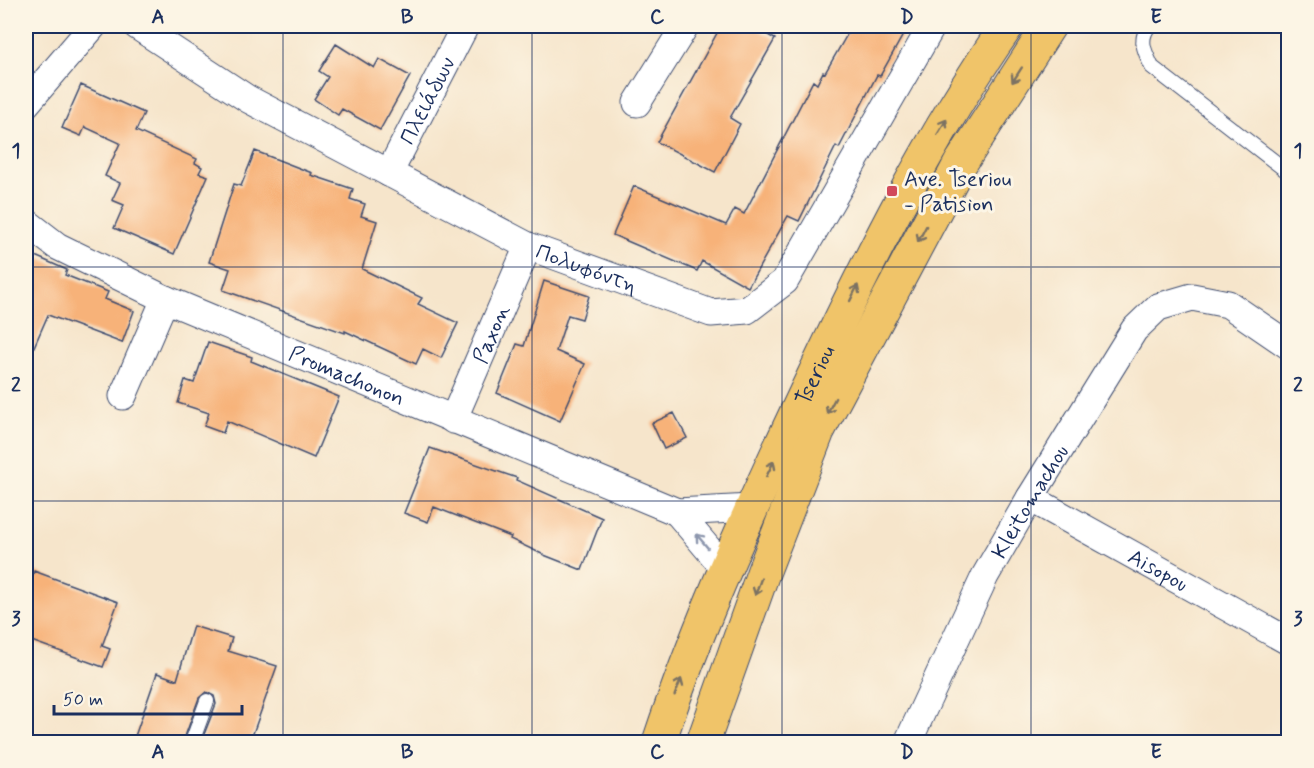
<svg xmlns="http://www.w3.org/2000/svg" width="1314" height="768" font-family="Mynerve,sans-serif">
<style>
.building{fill:#f7b279}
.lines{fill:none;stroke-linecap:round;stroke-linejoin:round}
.lane-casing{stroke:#3c4a6e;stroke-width:16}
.street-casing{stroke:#3c4a6e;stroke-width:29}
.primary-casing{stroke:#3c4a6e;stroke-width:35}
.lane{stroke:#fff;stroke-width:14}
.street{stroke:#fff;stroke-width:27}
.primary{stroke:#f0c469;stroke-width:33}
.oneway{stroke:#7b7263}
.oneway2{stroke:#8d97ae}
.grid{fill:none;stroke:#1b2f5e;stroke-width:1.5;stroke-opacity:0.55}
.poi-dot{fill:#d1495b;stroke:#fcf5e5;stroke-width:2}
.labels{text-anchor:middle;stroke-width:6;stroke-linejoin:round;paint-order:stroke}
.street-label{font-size:22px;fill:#1b2f5e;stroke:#fcf5e5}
.poi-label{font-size:22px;fill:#1b2f5e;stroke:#fcf5e5;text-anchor:start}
.neatline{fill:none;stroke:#1b2f5e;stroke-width:2}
.grid-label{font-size:20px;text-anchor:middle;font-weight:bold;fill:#1b2f5e}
</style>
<rect width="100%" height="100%" fill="#fcf5e5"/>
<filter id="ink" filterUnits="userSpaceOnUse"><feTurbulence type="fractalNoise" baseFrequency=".0167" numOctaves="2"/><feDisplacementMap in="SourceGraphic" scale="12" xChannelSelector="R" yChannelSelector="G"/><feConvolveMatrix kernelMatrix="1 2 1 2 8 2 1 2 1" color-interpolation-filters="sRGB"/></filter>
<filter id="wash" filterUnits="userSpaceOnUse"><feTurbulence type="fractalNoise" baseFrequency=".008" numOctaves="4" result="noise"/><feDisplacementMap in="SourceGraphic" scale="24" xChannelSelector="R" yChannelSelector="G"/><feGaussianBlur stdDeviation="1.35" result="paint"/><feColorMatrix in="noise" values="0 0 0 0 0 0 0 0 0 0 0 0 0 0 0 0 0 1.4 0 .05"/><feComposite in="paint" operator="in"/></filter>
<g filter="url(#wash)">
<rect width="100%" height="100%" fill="#f6e5cb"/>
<g id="blocks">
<!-- building -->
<path class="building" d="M721,26H752L775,39L730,118L740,124L715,172L657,142Z
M852,26H908L880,76L877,75L839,148L836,146L799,221L788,216L748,287L702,261L697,271L613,235L634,186L726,225L735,209L744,214L813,81L817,84L823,72L825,73Z
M336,44L374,68L379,59L410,76L380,130L342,109L338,115L314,99L328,77L319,71Z
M81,85L144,113L136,131L197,159L195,163L202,167L199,173L208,176L174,254L114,228L124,205L112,200L120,183L105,176L120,143L85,127L81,136L62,128Z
M255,151L312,173L311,175L353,189L350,199L365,204L361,216L377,221L362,269L422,298L418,304L458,323L441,358L423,349L416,364L345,331V333L223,290L230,269L209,262L234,184L241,186Z
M26,252L67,270L65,275L108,292L105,299L134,311L122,343L48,315L26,365Z
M544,281L589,296L582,319L568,315L556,351L585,364L560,421L497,393L517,344L524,346Z
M208,342L252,357L251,361L339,397L314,458L227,421L223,433L204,426L209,413L178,403L185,380L194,383Z
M674,413L687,438L664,449L652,423Z
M430,448L517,478L516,480L602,518L582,570L544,555L510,539L511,537L434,507L428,522L404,513Z
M34,571L118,602L102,646L110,649L103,667L26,639V594Z
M193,626L232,638L228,651L277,666L250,742H201L216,704L214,696L206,692L199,698L183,742H133L157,673L177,680Z"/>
</g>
</g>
<g filter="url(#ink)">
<use href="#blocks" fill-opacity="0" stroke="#3c4a6e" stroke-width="1.5"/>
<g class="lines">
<!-- lane casing -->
<g class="lane-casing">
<path id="lane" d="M1149,26C1138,40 1145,52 1152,67L1288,172
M192,742L207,701"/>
</g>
<!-- street casing -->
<g class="street-casing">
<g id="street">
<path id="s1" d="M137,26L248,99L528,246L711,313L747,310L785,281L932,26"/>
<path d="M637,103L685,26"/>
<path d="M26,104L93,26"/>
<path id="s2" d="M389,173L465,26"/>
<path id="s3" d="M26,222L57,246L165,299L677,512L751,508"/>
<path d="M123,396L165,299"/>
<path id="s4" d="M453,420L528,246"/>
<path id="s5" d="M1030,498L1288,641"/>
<path d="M677,512L726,570"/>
<path id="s6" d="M908,742L985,576L1030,498L1134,330L1158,307L1192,297L1228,304L1288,345"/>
</g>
</g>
<!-- primary casing -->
<g class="primary-casing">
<g id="primary">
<path id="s7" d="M659,742C700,618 756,497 812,379C870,257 930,136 1007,26"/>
<path d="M703,742L763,573L818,431L960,164L1049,26"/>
</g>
</g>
<!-- lane -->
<use href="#lane" class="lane"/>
<!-- street -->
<use href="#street" class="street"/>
<!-- primary -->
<use href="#primary" class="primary"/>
</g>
<!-- one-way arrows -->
<defs><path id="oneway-shaft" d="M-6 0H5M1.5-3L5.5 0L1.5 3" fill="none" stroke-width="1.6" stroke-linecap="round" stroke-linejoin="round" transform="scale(1.5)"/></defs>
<g class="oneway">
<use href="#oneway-shaft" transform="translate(1017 75) rotate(123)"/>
<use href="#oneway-shaft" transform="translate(942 127) rotate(-59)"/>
<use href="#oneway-shaft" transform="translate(922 234) rotate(118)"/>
<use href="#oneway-shaft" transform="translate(854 293) rotate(-64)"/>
<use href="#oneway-shaft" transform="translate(831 406) rotate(118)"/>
<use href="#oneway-shaft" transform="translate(770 469) rotate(-64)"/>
<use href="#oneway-shaft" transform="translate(758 587) rotate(110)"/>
<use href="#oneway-shaft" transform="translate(678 687) rotate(-68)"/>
</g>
<use class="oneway2" href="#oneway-shaft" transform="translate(702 541) rotate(-130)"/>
</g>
<!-- grid -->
<path class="grid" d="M283,26V742M532,26V742M782,26V742M1031,26V742M26,267H1288M26,501H1288"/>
<!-- markers -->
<rect class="poi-dot" x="886" y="185" width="12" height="12" rx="3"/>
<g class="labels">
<!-- street labels -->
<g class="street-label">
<text dy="8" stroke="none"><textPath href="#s2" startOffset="82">Πλειάδων</textPath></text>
<text dy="8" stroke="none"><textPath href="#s1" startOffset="512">Πολυφόντη</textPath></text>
<text dy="8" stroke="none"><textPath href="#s4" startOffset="94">Paxon</textPath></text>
<text dy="8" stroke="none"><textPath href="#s7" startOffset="399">Tseriou</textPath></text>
<text dy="8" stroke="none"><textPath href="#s3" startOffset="357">Promachonon</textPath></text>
<text dy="8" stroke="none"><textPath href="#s6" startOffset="270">Kleitomachou</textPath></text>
<text dy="8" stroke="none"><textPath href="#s5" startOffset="147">Aisopou</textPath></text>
</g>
<!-- poi labels -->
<g class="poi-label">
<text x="904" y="186">Ave. Tseriou<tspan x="904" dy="25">- Patision</tspan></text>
</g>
</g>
<!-- margin -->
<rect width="1314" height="768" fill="none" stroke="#fcf5e5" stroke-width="66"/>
<!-- scale -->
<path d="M54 705v9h188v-9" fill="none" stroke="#1b2f5e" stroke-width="3"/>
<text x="63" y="705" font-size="18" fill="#1b2f5e" stroke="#fcf5e5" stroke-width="4.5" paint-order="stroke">50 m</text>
<rect x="33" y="33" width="1248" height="702" class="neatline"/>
<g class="grid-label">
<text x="158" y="23">A</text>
<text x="407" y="23">B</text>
<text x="657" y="23">C</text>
<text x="907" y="23">D</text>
<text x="1156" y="23">E</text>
<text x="16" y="157">1</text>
<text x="1298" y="157">1</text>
<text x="16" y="391">2</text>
<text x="1298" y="391">2</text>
<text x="16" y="625">3</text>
<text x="1298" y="625">3</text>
<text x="158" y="758">A</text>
<text x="407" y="758">B</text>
<text x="657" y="758">C</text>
<text x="907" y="758">D</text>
<text x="1156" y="758">E</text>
</g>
</svg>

=-=-=-=-=

Required work
Reproduce every line of the material above that has the string "yChannelSelector".

Response below
<filter id="ink" filterUnits="userSpaceOnUse"><feTurbulence type="fractalNoise" baseFrequency=".0167" numOctaves="2"/><feDisplacementMap in="SourceGraphic" scale="12" xChannelSelector="R" yChannelSelector="G"/><feConvolveMatrix kernelMatrix="1 2 1 2 8 2 1 2 1" color-interpolation-filters="sRGB"/></filter>
<filter id="wash" filterUnits="userSpaceOnUse"><feTurbulence type="fractalNoise" baseFrequency=".008" numOctaves="4" result="noise"/><feDisplacementMap in="SourceGraphic" scale="24" xChannelSelector="R" yChannelSelector="G"/><feGaussianBlur stdDeviation="1.35" result="paint"/><feColorMatrix in="noise" values="0 0 0 0 0 0 0 0 0 0 0 0 0 0 0 0 0 1.4 0 .05"/><feComposite in="paint" operator="in"/></filter>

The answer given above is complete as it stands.